Working in ML, common wisdom thinks it takes weeks (if you’re lucky) or months (probably) to put together a dataset and train a model. The truth is, in many cases it can take less than a day to prove out your idea. I call the following approach Minimalism in Applied ML - it’s a mindset, not a rule set.
What follows is a generalized discussion of how I think when it comes to acquiring a dataset for my problem.
The Problem isn’t Unique
Why do people think it takes so long to create custom models? They think their problems are unique. But for most ML problems, there is a dataset out there already that is going to be pretty close. That’s just the state of affairs these days.
My first step is always researching related topics / problems - and then finding datasets. This won’t always be a buttoned up, perfectly labeled and formatted to your favorite ML platform dataset, but it will be straightforward to fix.
If this is possible, I didn’t spend months creating, labeling, and cleaning a dataset, but I’ve got one anyway. It’s the same concept as pulling down code from Github or Stack Overflow and adapting it to your needs. There is no reason to reinvent the wheel.

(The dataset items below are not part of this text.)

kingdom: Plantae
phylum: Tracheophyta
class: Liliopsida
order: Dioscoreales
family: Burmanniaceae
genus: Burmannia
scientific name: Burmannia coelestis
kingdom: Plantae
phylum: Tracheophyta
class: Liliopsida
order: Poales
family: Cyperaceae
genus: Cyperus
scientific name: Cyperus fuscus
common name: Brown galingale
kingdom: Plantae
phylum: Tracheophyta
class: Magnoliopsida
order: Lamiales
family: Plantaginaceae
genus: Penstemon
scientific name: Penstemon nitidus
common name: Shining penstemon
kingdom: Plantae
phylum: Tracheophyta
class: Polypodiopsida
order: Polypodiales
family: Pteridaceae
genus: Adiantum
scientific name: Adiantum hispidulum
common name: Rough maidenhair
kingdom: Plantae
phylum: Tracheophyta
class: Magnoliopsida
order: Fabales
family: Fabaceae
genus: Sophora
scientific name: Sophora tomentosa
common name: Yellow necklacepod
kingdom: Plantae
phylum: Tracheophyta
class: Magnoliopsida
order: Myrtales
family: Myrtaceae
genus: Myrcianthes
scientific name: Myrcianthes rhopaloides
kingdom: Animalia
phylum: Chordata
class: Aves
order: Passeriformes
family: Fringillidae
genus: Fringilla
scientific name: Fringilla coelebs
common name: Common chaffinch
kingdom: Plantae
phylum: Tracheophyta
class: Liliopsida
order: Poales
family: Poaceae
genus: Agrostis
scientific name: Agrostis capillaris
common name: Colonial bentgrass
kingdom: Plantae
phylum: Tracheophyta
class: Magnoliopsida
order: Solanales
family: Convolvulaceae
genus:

Generate Data if Necessary
This isn’t always possible. When a problem is unique enough that there isn’t a dataset out there after a few minutes of searching, it’s not back to square one. Say the data is protected by HIPAA or is export controlled. No matter - it’s usually possible to create some fake data that will be close enough.
There are so many ways to make fast datasets, and frankly for a first pass, it’s not necessary to have thousands of examples to see if a model is going to work. There are three ideas at play here:
There are many tools out there that make it easy to create formatted data fast
Custom models aren’t always necessary - just fine tune an off the shelf model.
Augment or synthesize new fake data - it will get you far enough to prove viability.
My go-to choice for labeling data is Roboflow for CV problems, and Prodigy for NLP problems. Both allow me to label data and put it in a format that I can plug right in to a model for training.
I’ll explain with a recent example. Dillon and my latest idea for a pet project was to do golf ball detection with an iPhone. I took 10 minutes and looked for CV datasets for golf balls and didn’t find one in that time. Okay, can I build a quick dataset? I looked for another 5 minutes and found a site with videos of people playing golf that I could download for free. That’s my data. All I had to do was label it for object detection. Tedious? Maybe a little, but with Roboflow, uploading the mp4 and labeling the golf balls at each frame took probably half an hour for about 100 frames. Even better, they’ve got data augmentation and generation tools on there. For the time-price of 100 labeled images, I had 1,500 perfectly formatted images - plenty to fine tune an existing model.
It’s not hard to come up with a dataset and it’s a lot easier to be creative than you might think. The mindset is this: Start with a fast spin-up so you can get feedback, and iterate. You can’t iterate on nothing; thus the fastest way to iterate is the same as the fastest way to your first model.